According to the KP Health Department data, the government of KP has approved 24 billion PC-I for immunization in which provincial government committed 6.5 billion for the next 5 years. There is an approval of huge number of human resource inductions in the history of EPI. They have also implemented weekly SIAs for turning environmental positive sampling of polio virus to negative under Sehat Ka Insaf and Sehat Ka Ittehad banner etc.

In the province, the reported cases of pneumonia among children under than 5 years were 330, while children aged 5 years and above were 48. The reported deaths were zero. In 2017, Nowshera had 2574 cases of pneumonia among children less than 5 years, while there were 190 cases of pneumonia among children older than 5 years. There was only one death in Buner from pneumonia.

KP is the first province to take diseases of public health importance at assembly level and pass Public Health Act. An integrated disease surveillance model is also being implemented in KP. Only KP has the list of notifiable diseases and is establishing the first public health lab in KP.

Zehra Wadood Fatimi, an MNA from PML-N and member standing committee on health, human rights and IT, endorsed a Senate bill on "Compulsory immunization for every Child", moved by a member of the Senate Ayesha Raza Farooqui. The bill has already been passed by the standing committee, but it is awaiting a discussion in the joint session of the parliament.

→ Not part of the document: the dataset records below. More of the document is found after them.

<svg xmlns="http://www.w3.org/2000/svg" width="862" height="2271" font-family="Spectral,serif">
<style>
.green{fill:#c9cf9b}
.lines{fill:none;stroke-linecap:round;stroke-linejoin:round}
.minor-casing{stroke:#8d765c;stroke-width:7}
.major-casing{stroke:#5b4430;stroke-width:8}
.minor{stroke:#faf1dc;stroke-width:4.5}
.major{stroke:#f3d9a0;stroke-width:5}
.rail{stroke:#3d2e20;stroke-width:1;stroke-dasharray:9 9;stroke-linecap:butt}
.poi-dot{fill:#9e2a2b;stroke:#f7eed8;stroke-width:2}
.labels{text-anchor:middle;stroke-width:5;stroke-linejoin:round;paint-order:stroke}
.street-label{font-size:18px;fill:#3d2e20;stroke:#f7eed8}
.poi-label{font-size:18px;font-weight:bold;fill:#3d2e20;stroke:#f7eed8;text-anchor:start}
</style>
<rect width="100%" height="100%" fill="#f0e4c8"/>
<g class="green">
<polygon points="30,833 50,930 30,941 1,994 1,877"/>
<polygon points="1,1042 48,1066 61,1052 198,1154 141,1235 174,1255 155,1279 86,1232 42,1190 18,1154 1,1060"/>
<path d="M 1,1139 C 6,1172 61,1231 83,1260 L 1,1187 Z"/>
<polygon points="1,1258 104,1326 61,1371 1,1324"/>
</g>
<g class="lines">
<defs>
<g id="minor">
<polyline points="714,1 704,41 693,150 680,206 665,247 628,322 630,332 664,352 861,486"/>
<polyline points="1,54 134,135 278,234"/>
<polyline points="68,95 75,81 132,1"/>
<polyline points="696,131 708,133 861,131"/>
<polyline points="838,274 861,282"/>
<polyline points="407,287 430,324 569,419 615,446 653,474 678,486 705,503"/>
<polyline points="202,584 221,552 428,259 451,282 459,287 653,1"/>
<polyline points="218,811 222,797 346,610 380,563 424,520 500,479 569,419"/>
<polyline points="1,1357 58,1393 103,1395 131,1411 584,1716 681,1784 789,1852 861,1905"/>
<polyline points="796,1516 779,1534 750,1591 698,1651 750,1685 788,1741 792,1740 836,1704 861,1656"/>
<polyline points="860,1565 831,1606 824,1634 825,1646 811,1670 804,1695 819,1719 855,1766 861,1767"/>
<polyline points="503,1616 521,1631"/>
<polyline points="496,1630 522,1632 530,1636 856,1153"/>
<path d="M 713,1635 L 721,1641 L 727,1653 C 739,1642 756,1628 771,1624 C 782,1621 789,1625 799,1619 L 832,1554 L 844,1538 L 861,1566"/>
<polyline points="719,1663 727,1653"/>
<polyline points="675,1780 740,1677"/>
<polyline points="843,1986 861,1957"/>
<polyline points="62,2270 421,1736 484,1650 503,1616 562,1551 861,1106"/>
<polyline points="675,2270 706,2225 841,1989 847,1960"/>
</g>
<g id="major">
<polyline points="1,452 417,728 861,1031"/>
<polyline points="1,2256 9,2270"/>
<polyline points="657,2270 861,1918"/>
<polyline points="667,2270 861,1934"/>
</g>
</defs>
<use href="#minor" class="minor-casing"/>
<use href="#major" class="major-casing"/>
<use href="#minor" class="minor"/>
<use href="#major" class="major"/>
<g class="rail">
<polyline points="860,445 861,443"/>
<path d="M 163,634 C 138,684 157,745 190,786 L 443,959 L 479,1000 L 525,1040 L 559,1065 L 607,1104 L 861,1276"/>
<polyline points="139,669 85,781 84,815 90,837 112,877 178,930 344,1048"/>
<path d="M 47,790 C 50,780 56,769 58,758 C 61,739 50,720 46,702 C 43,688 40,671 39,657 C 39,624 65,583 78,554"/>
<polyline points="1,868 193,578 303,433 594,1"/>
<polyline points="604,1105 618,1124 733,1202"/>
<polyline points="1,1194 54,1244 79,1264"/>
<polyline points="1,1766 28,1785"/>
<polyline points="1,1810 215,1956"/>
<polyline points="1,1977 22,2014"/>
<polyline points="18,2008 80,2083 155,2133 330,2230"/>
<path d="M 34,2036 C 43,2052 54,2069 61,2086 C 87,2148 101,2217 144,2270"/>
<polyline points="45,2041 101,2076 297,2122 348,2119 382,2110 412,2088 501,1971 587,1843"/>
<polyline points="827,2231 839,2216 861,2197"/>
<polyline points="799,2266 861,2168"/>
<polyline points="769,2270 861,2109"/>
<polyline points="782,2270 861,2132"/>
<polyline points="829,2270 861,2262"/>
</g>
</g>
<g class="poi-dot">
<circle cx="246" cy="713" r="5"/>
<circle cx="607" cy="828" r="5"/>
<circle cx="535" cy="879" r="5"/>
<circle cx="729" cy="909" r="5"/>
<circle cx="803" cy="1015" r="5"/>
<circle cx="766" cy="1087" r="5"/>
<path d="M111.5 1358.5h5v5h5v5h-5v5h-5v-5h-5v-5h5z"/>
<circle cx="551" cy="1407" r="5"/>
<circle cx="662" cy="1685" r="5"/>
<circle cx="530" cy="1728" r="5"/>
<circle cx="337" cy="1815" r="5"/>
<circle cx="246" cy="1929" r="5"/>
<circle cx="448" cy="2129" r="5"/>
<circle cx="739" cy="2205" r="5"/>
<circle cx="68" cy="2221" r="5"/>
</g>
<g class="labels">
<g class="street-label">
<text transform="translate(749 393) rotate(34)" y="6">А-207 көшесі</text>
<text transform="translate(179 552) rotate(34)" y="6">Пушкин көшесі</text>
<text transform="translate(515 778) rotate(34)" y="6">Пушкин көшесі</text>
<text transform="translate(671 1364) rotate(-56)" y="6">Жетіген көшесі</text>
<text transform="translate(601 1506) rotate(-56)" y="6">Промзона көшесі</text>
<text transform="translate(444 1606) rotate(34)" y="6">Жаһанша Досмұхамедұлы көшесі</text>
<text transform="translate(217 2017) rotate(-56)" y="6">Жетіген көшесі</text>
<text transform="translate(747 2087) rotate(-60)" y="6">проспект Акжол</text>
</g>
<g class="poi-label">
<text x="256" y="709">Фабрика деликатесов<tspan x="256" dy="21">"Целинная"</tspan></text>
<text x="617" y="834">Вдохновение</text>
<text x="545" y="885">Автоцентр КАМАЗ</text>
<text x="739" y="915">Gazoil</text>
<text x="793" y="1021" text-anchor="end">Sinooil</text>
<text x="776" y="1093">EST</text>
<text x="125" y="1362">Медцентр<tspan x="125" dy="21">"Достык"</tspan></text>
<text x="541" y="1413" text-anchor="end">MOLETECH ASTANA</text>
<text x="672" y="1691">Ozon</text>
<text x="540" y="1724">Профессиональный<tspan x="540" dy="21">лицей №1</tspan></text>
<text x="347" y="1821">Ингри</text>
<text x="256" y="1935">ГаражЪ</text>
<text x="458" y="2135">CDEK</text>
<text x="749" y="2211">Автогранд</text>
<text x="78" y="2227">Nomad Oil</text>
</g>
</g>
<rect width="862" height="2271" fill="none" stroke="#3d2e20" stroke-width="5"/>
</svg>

Zehra suggested that schools should demand a health card, showing the immunization details of every child at the time of admission. The schools should take the ownership of any child not immunized.

Nusrat Sehar Abbasi, an MPA from PML-F, is appalled at no discussion in the assembly on this issue. "Children in areas like Nara and Kachho are not immunized, but nothing was done by the health department." She said she will give a call attention on this issue in the next assembly session.

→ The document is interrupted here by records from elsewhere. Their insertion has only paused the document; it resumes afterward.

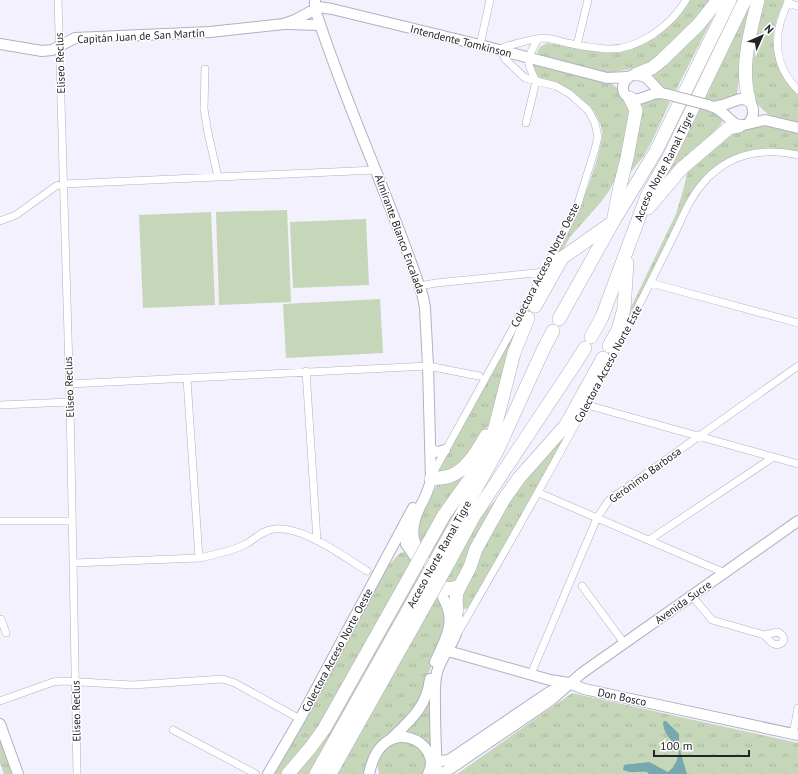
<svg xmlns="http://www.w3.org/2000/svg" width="798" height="774" font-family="'PT Sans',sans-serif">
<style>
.grass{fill:url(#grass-tufts)}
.pitch{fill:#c6d6b8}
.water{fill:#76a8ad}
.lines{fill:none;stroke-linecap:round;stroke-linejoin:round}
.street-casing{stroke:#b2b0c3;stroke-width:8}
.secondary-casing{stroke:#b2b0c3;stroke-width:12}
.highway-casing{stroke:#b2b0c3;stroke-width:14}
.street{stroke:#fff;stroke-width:7}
.secondary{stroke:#fff;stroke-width:10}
.highway{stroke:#fff;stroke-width:13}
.secondary-bridge-casing{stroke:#b2b0c3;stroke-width:12;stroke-linecap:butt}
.highway-bridge-casing{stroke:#b2b0c3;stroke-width:14;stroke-linecap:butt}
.secondary-bridge{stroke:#fff;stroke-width:10}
.highway-bridge{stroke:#fff;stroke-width:13}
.labels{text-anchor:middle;stroke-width:3;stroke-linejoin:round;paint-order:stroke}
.street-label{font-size:11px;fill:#24232a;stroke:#fff}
</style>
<defs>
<pattern id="grass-tufts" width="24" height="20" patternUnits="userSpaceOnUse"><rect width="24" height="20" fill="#c6d6b8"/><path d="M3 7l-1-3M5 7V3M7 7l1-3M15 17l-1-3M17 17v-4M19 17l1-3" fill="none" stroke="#aab79e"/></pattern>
</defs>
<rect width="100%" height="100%" fill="#f2f1fd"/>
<path class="grass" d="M689 0H714L659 57 641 67 609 73 540 57 537 52 540 47 547 43 604 53 630 48 655 38 668 27 679 16Z
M722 0 676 90 659 88 648 76Z
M751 0 737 94C728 103 720 103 709 100L704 109C712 111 720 111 723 120L720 126 685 159 657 189Z
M763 0H785C781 9 777 17 775 26 768 51 782 76 798 94V125L774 119 762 109 754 100 748 71Z
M531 63 608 81 616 87 631 106 630 115 616 178 609 191 601 202 570 237 520 327 495 412 483 435 463 465 441 473 438 469 567 236C579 209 592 181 599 151 601 144 603 136 602 130 600 122 595 111 589 106 575 95 546 84 529 76L528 72Z
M659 98 670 102 652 141 643 157 629 174 639 103Z
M758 123 798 131V154L737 157 701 182 687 200 645 287 584 404 560 445 555 458 529 501 469 608 464 609 462 607 463 590 478 556 507 500 596 376 617 336 676 214 684 187 688 169 730 132Z
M480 470 430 562 419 544 416 521 439 482 466 471Z
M502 493 454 588 442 580 484 512Z
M404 552 409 554 413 558 326 721 286 774H273L360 618 387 567 400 553Z
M418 565 424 572 313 774H294Z
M437 590 449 617 429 672 426 691 368 774H334Z
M572 693 798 743V774H457Z
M432 694 431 751 399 734Z
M0 735 15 774H4L0 763Z
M402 740C422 745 428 754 424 774H379L377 761 382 750Z"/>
<path class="pitch" d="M287 210 291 302 219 305 216 212Z
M211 212 215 305 143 308 139 215Z
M366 219 369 285 293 288 290 222Z
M380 299 383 353 286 358 283 304Z"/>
<path class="water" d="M664 721H666L679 734V747L687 774H649L647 772C636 771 633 774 623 770L624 765 649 762 668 772C675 767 678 759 679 751 673 740 664 736 663 723Z"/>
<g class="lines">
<defs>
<path id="street" d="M58 0 70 402 77 774
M789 0C773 32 771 63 798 90
M787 3 798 6
M480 45 490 0
M577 45 588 0
M205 69 204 109 208 133 218 177
M526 123 536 81C525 61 527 58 538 39
M0 221 16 215 56 186 63 184 376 170
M651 283 798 323
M420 286 436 283 544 272
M306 371 317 540
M187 379 199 558
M69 384 428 366 479 376
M0 405 70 402
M587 405 798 464
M432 475 544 272 577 207 595 149 598 137 595 123 588 110 580 103 570 94 556 86 525 78 505 59 502 51 503 48 507 46C520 43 533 38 546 38 553 39 560 41 567 43 580 46 593 48 606 49 637 51 671 26 686 0
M539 493 725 573
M0 521H72
M649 540 772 458
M73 563 199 558C214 555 232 551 246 544 254 540 260 532 270 530 298 522 343 556 367 571
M582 586 624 643
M692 596 712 620 764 635 772 643 777 645 782 643 784 639 782 635 778 632 764 635
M1 619 6 633
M459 631C517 531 574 429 628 326 644 296 658 267 673 237 682 219 689 199 703 183 728 154 762 147 798 155
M531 674 597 518 609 500 798 366
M0 701 53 682 63 681 133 685 223 679 235 683 300 719
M173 730 256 774
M793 734 798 708"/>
<path id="secondary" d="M315 0V9C346 107 391 199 423 297L425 308 428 366 431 479C429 490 425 498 420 507 405 538 417 549 435 574
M288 24 320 25
M0 44 42 51 52 50 75 38 210 32 284 24 295 20 319 7 332 9 480 45 607 78 627 77
M661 93 647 78 637 74C622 76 617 94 632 99 643 102 651 90 666 94
M708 105C725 110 726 119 739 126L765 120 798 128
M713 107 726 104 740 99 749 100C755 108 754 117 748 124
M430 449 437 452 445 450
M404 525 406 544 419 563
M434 583C458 616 451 628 435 662
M448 651 550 680 569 683 584 689 798 735
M0 724 18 774
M392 738C411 720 427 706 430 679
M431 757 441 761 449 760 548 693 563 685
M268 774 300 719 413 508
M369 774C382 709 445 743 428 774
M437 774C436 751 435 729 435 706 435 695 434 683 437 672 445 646 467 635 454 604
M440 774 450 769 551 700 582 673 798 521"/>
<g id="highway">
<path d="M637 74 652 68 662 60 699 24 718 0"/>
<path d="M749 100C740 67 750 33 758 0"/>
<path d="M648 208 681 169 729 128 739 126"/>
<path d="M535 306 562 258 613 222 620 186 627 158 636 110 630 98"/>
<path d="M559 319 613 222 656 151 730 0"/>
<path id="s1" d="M591 337 602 317 647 196 669 157 745 0"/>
<path d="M609 346 618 330 624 309 627 263"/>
<path d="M431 479C437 478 444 478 450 476 467 470 478 450 486 436"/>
<path d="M429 542 444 515 472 476 492 439 514 353 528 318"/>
<path d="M440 553 497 451 543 350 553 331"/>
<path d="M450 560 474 516 573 367 585 348"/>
<path d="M437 587 451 589 460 586"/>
<path d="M457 610 456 600 457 592 470 567 476 549 504 499 519 478 566 425 603 358"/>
<path d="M288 774 311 747 324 729 409 578"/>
<path d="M316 774 420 589"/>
<path d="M330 774 430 596"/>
</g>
</defs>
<use href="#street" class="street-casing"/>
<use href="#secondary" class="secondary-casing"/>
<use href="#highway" class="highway-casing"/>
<use href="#street" class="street"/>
<use href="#secondary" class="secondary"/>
<use href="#highway" class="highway"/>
<defs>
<path id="secondary-bridge" d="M666 94 708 105"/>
<path id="highway-bridge" d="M409 578 429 542
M420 589 440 553
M430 596 450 560"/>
</defs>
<use href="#secondary-bridge" class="secondary-bridge-casing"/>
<use href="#highway-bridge" class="highway-bridge-casing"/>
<use href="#secondary-bridge" class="secondary-bridge"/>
<use href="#highway-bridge" class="highway-bridge"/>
</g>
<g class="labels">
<g class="street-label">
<text transform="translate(141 36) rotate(-3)" y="4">Capitán Juan de San Martín</text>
<text transform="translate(461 41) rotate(14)" y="4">Intendente Tomkinson</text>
<text transform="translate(60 63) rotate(-92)" y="4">Eliseo Reclus</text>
<text dy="4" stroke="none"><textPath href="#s1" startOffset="186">Acceso Norte Ramal Tigre</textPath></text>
<text transform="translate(400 234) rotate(70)" y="4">Almirante Blanco Encalada</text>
<text transform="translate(545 265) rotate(-63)" y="4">Colectora Acceso Norte Oeste</text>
<text transform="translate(608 364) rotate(-62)" y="4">Colectora Acceso Norte Este</text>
<text transform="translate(69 387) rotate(-92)" y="4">Eliseo Reclus</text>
<text transform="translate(645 475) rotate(-36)" y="4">Gerónimo Barbosa</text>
<text transform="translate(439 554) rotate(-61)" y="4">Acceso Norte Ramal Tigre</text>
<text transform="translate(683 602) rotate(-35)" y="4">Avenida Sucre</text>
<text transform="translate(337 650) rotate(-62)" y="4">Colectora Acceso Norte Oeste</text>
<text transform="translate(622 697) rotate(12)" y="4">Don Bosco</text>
<text transform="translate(76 711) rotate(-91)" y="4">Eliseo Reclus</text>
</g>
</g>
<g transform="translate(762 36) rotate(45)" stroke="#ffffff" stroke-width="3" paint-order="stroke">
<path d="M0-3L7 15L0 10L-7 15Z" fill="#24232a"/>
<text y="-6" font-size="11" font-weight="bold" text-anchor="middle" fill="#24232a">N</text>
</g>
<path d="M654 750v6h95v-6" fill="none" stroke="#24232a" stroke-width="2"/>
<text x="660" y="750" font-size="12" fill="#24232a" stroke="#ffffff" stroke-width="3" paint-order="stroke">100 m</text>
</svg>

For MQM’s MNA Kishwer Zehra, literacy is the main issue. "I ran an awareness programme "Parho aur Barho", from 2008 -2015 for 7 years, for the educated married women of the area. We gave them sessions on health and education in almost all areas of Karachi, who in turn then raised awareness on vaccination, health, hygiene and various diseases."

The themes of this year’s World Pneumonia Day and Universal Dhildren’s Day once again remind us that investing in children is investing in the future of the country.